AFS Annual Meeting 2004: Salt Lake City, UT

 
Education Sessions and Saturday Morning Workshop

This year’s Saturday morning Folklore and Education workshop again featured diverse speakers, student participants, and plenty of hands-on (and feet-movin’!) activities.

One of the key presenters at the workshop was Tamera Newman of Tremonton, Utah, the first recipient of the Robinson-Roeder-Ward Fellowship. Given in memory of Beverly Robinson, Bea Roeder and Vaughn Ward, whose vision, scholarship and activism inspired a generation of folklorists working in K-12 education, the fellowship provides a stipend of $300 to allow a teacher who is actively using folklore in the classroom to attend the AFS conference.

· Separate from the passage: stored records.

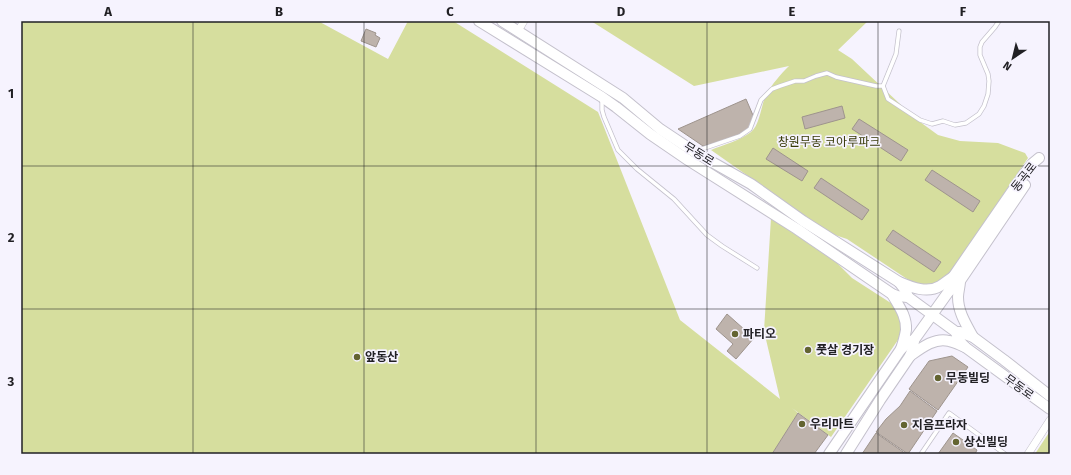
<svg xmlns="http://www.w3.org/2000/svg" width="1071" height="475" viewBox="0 0 1071 475" font-family="'Fira Sans','Noto Sans KR',sans-serif">
<style>
.green{fill:#d6de9e}
.building{fill:#beb3ac;stroke:#9e948d}
.lines{fill:none;stroke-linecap:round;stroke-linejoin:round}
.service-casing{stroke:#c4c1cc;stroke-width:5}
.minor-casing{stroke:#c4c1cc;stroke-width:8}
.secondary-casing{stroke:#c4c1cc;stroke-width:12}
.service{stroke:#fff;stroke-width:3.5}
.minor{stroke:#fff;stroke-width:7}
.secondary{stroke:#fff;stroke-width:10}
.grid{fill:none;stroke:#212024;stroke-width:1;stroke-opacity:0.55}
.poi-dot{fill:#636431;stroke:#f6f3fe;stroke-width:1.5}
.labels{text-anchor:middle;dominant-baseline:central;stroke-width:3.5;stroke-linejoin:round;paint-order:stroke}
.park-label{font-size:12px;fill:#363906;stroke:#f6f3fe}
.street-label{font-size:12px;fill:#212024;stroke:#f6f3fe}
.poi-label{font-size:12px;font-weight:bold;fill:#212024;stroke:#f6f3fe;text-anchor:start}
.neatline{fill:none;stroke:#212024;stroke-width:1.5}
.grid-label{font-size:13px;text-anchor:middle;font-weight:bold;fill:#212024}
</style>
<rect width="100%" height="100%" fill="#f6f3fe"/>
<g class="green">
<polygon points="21,21 318,21 388,59 408,21 453,21 598,112 680,320 780,399 764,331 771,218 836,262 852,278 897,307 902,320 900,337 831,437 792,408 798,413 772,454 21,454"/>
<path d="M591,21h277l-30,29 14,9 64,60 22,16 22,6 38,2 27,10 3,5 -81,120c-14,8 -21,9 -37,3l-63,-42 -18,-6 -118,-83c12,-5 30,-10 40,-18 9,-7 10,-27 15,-37 6,-11 15,-21 23,-29l-95,20z"/>
<polygon points="1050,431 1050,454 1035,454"/>
</g>
<g class="building">
<polygon points="366,29 376,33 375,35 380,38 376,47 361,41"/>
<polygon points="746,99 755,120 750,129 725,141 703,146 678,129"/>
<polygon points="842,106 845,118 805,129 802,117"/>
<polygon points="859,119 908,150 901,161 852,129"/>
<polygon points="773,148 808,171 802,181 766,159"/>
<polygon points="932,170 980,201 973,212 925,180"/>
<polygon points="821,178 869,210 862,220 814,188"/>
<polygon points="893,230 941,262 934,272 886,240"/>
<polygon points="727,314 754,338 736,359 727,351 733,344 716,329"/>
<polygon points="952,356 968,367 938,410 909,389 929,361"/>
<polygon points="910,391 937,411 908,454 876,432 886,419 900,406"/>
<polygon points="798,413 828,435 814,454 772,454"/>
<polygon points="876,433 906,454 862,454"/>
<polygon points="953,433 977,450 975,454 938,454"/>
</g>
<g class="lines">
<defs>
<g id="service">
<polyline points="883,86 896,54 899,31"/>
<polyline points="602,99 602,110 604,117 618,150 637,169 674,199 707,235 722,246 757,268"/>
<polyline points="697,152 702,149 740,136 750,129 761,100 772,89 780,86 795,81 804,81 816,76 827,73 836,77 876,86 883,86 888,99 920,120 932,124 943,121 955,125 966,123 979,114 984,106 988,94 989,81 988,74 980,55 980,47 982,42 995,27 999,21"/>
<polyline points="921,454 949,413 1005,454"/>
</g>
<g id="minor">
<polyline points="518,31 524,21"/>
<polyline points="1028,454 1050,420"/>
</g>
<g id="secondary">
<polyline points="479,21 602,97 616,107 650,134 688,160 797,229 892,294 897,296 908,297 956,332 960,332 973,337 1004,360 1050,396"/>
<polyline points="502,21 623,98 660,129 696,153 751,184 803,221 899,282 906,291 908,297"/>
<path d="M960,281c0,5 -2,11 -2,16 0,15 8,27 15,40"/>
<path d="M899,282c12,5 28,12 41,4 4,-2 8,-6 13,-9"/>
<polyline points="949,291 953,288 960,281 1025,185"/>
<path d="M892,294c6,11 15,22 14,36 -1,6 -3,13 -5,19"/>
<path d="M956,332c1,6 4,10 9,15l85,62"/>
<polyline points="914,340 949,291 953,277 1024,174 1033,163 1039,158"/>
<path d="M910,356c11,-8 25,-19 39,-15 6,1 11,4 16,6"/>
<polyline points="829,454 901,349 910,341 914,340"/>
<polyline points="846,454 880,400 910,356 913,349 914,340"/>
</g>
</defs>
<use href="#service" class="service-casing"/>
<use href="#minor" class="minor-casing"/>
<use href="#secondary" class="secondary-casing"/>
<use href="#service" class="service"/>
<use href="#minor" class="minor"/>
<use href="#secondary" class="secondary"/>
</g>
<path class="grid" d="M193,21v433M364,21v433M536,21v433M707,21v433M878,21v433M21,166h1029M21,309h1029"/>
<g class="poi-dot">
<circle cx="735" cy="334" r="4"/>
<circle cx="808" cy="350" r="4"/>
<circle cx="357" cy="357" r="4"/>
<circle cx="938" cy="378" r="4"/>
<circle cx="802" cy="424" r="4"/>
<circle cx="904" cy="425" r="4"/>
<circle cx="956" cy="442" r="4"/>
</g>
<g class="labels">
<g class="park-label">
<text x="829" y="142">창원무동 코아루파크</text>
</g>
<g class="street-label">
<text transform="translate(699 154) rotate(32)">무동로</text>
<text transform="translate(1024 177) rotate(-52)">동곡로</text>
<text transform="translate(1019 387) rotate(36)">무동로</text>
</g>
<g class="poi-label">
<text x="743" y="334">파티오</text>
<text x="816" y="350">풋살 경기장</text>
<text x="365" y="357">앞동산</text>
<text x="946" y="378">무동빌딩</text>
<text x="810" y="424">우리마트</text>
<text x="912" y="425">지음프라자</text>
<text x="964" y="442">상신빌딩</text>
</g>
</g>
<rect width="1071" height="475" fill="none" stroke="#f6f3fe" stroke-width="44"/>
<g transform="translate(1013 58) rotate(215)" stroke="#f6f3fe" stroke-width="3" paint-order="stroke">
<path d="M0-3L7 15L0 10L-7 15Z" fill="#212024"/>
<text y="-6" font-size="11" font-weight="bold" text-anchor="middle" fill="#212024">N</text>
</g>
<rect x="22" y="22" width="1027" height="431" class="neatline"/>
<g class="grid-label">
<text x="108" y="16">A</text>
<text x="279" y="16">B</text>
<text x="450" y="16">C</text>
<text x="621" y="16">D</text>
<text x="792" y="16">E</text>
<text x="963" y="16">F</text>
<text x="11" y="98">1</text>
<text x="11" y="242">2</text>
<text x="11" y="386">3</text>
</g>
</svg>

Newman has had her high-school English students conducting oral-history interviews with local veterans, with a special emphasis on WW II vets. She has compiled many of these transcribed interviews into a self-published book, allowing students to share their work with others. Two student participants, MacKenzie Petersen and Elizabeth Thayne, joined Newman to discuss their experiences working on the project.

In keeping with the veterans’ history theme, Peter Bartis of the American Folklife Center’s Veterans History Project led participants in an activity using WW II-era photographs and discussed the ways in which historical can be used in the classroom to spark research and writing activities.

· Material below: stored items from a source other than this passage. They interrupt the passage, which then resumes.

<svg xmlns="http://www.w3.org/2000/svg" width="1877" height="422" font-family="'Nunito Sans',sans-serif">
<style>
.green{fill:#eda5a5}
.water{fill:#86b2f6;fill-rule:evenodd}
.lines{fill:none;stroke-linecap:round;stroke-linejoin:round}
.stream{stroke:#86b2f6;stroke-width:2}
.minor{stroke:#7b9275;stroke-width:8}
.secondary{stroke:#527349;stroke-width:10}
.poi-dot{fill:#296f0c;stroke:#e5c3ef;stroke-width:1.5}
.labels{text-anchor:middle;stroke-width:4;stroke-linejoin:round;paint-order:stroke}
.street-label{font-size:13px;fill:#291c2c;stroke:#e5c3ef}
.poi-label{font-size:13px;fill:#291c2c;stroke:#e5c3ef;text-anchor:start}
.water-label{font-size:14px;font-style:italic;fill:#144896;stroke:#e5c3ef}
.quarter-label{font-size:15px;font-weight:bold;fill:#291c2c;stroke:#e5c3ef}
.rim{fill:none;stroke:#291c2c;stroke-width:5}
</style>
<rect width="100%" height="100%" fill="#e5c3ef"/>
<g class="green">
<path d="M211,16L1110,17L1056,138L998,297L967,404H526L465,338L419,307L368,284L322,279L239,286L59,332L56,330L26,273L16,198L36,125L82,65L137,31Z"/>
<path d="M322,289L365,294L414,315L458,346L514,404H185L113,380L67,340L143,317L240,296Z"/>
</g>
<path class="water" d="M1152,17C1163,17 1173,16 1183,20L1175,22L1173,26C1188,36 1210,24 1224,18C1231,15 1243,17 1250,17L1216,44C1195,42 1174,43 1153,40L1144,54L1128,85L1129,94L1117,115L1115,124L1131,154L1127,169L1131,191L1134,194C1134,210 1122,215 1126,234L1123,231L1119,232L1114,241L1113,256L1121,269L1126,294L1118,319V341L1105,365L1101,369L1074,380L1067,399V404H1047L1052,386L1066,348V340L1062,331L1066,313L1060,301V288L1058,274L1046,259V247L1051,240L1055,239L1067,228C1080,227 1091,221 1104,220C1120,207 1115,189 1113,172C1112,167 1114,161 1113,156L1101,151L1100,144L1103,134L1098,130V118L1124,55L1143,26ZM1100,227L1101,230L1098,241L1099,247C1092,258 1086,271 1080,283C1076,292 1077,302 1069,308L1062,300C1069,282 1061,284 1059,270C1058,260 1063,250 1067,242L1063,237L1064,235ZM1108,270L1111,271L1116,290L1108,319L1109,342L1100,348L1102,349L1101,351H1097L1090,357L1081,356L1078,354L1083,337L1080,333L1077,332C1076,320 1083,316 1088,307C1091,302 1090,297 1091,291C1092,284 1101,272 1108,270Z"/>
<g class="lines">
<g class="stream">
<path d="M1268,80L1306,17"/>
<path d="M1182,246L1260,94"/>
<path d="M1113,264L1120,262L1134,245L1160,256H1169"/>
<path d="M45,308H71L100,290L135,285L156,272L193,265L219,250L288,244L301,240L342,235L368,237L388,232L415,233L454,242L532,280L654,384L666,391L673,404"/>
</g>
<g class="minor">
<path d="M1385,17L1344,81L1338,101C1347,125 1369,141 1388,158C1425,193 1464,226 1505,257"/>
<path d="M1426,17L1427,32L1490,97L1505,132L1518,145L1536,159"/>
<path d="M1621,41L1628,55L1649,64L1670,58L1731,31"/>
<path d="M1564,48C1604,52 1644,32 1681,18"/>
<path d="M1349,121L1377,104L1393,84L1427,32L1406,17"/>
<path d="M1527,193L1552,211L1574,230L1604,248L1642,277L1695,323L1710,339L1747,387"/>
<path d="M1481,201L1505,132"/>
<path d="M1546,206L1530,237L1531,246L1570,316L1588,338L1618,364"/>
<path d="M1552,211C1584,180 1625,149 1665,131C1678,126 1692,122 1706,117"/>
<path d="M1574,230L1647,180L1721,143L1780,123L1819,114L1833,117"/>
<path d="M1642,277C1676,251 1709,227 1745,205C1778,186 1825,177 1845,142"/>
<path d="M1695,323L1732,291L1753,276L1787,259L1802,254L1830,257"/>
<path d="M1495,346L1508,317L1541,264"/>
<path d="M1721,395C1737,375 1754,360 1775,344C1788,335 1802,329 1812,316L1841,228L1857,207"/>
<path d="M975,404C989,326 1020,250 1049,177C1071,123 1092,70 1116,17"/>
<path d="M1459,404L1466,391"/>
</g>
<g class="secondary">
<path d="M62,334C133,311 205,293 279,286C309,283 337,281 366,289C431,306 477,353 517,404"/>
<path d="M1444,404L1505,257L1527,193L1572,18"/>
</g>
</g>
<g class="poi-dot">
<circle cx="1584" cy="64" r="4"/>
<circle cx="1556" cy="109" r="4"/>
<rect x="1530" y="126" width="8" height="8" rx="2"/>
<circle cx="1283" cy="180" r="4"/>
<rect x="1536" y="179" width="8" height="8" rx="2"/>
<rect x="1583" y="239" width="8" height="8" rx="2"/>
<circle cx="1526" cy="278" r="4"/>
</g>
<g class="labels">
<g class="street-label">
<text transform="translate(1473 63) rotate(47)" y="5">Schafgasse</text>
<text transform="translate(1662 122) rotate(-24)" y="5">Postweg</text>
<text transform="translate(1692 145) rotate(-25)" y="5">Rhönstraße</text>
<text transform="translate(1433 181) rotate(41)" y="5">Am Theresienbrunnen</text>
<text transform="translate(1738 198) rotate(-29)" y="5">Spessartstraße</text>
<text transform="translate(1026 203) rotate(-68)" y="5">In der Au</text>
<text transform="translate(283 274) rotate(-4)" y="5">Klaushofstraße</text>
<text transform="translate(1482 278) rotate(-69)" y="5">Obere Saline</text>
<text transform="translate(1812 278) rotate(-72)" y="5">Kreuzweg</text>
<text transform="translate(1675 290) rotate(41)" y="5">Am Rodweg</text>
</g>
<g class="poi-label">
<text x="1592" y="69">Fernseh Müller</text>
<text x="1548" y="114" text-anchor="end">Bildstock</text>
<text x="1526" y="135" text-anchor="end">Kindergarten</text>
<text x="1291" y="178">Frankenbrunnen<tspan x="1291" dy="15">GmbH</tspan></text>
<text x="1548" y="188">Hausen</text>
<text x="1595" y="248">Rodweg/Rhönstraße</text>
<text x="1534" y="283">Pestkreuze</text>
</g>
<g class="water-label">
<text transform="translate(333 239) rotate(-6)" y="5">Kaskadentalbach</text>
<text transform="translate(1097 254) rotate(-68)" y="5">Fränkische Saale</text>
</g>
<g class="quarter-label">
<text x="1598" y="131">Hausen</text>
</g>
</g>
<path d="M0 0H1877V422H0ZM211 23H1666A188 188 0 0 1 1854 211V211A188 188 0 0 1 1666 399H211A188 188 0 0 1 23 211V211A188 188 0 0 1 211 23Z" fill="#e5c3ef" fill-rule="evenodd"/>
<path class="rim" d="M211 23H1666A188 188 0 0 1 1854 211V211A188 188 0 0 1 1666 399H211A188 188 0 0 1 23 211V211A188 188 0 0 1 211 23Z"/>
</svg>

Other workshop presenters included Craig Miller of the Utah Arts Council who took us on a music and dance tour around the state, focusing on dance traditions of Mormon pioneers. Craig taught us a dance and wowed us with his instruction. Lucille Hunt (Navajo) shared stories and dance with us as well.

Tamera Newman, a teacher from Tremonton, Utah and the first winner of the Robinson-Roeder-Ward Fellowship, presented at the Saturday morning workshop along with her students, MacKenzie Petersen and Elizabeth Thayne.

 

Lucille Hunt (Navajo) presented at the Saturday workshop as well.

Craig Miller of the Utah Arts Council led workshop participants in traditional regional dancing.

The conference itself also featured two panels devoted to issues in folklore and education: one, “Taking Folklife in Education Into Post-Secondary Schooling,” included papers by Gregory Hansen (Arkansas State University), Rosemary Hathaway (University of Northern Colorado), Sean Galvin (LaGuardia Community College), and Amanda Dargan (City Lore), who discussed various ways to integrate folklore into college curricula.

A second panel, “Folklore and Education: Culture and Practice,” focused on ways folklore can be employed to teach writing and to explore cultural diversity. Speakers were Deborah Anderson (Blach Intermediate School), Rachel Gholson (Southwest Missouri State University), Chris-Anne Stumpf (Aspect Language School), Mutuota Kigotho (Macquarie University), and Deeksha Nagar (University of Northern Colorado).

ANNOUNCEMENT!

During this fall's AFS meeting in Atlanta, Gail Matthews-DeNatale will be conducting a morning-long workshop on digital storytelling. Gail is Senior Instructional Systems
Designer at Simmons College in Massachusetts where she works on a variety of computer applications for educational development. Gail also holds the PhD in Folklore from Indiana University and has completed significant work in South Carolina. The Digital Storytelling Workshop will be dealing with strategy making for digital storytelling work. This is not as much a "how-to" workshop as it is a "how-to-think" workshop.

The workshop is open to all who will be attending the 2005 AFS meeting. It is free of charge.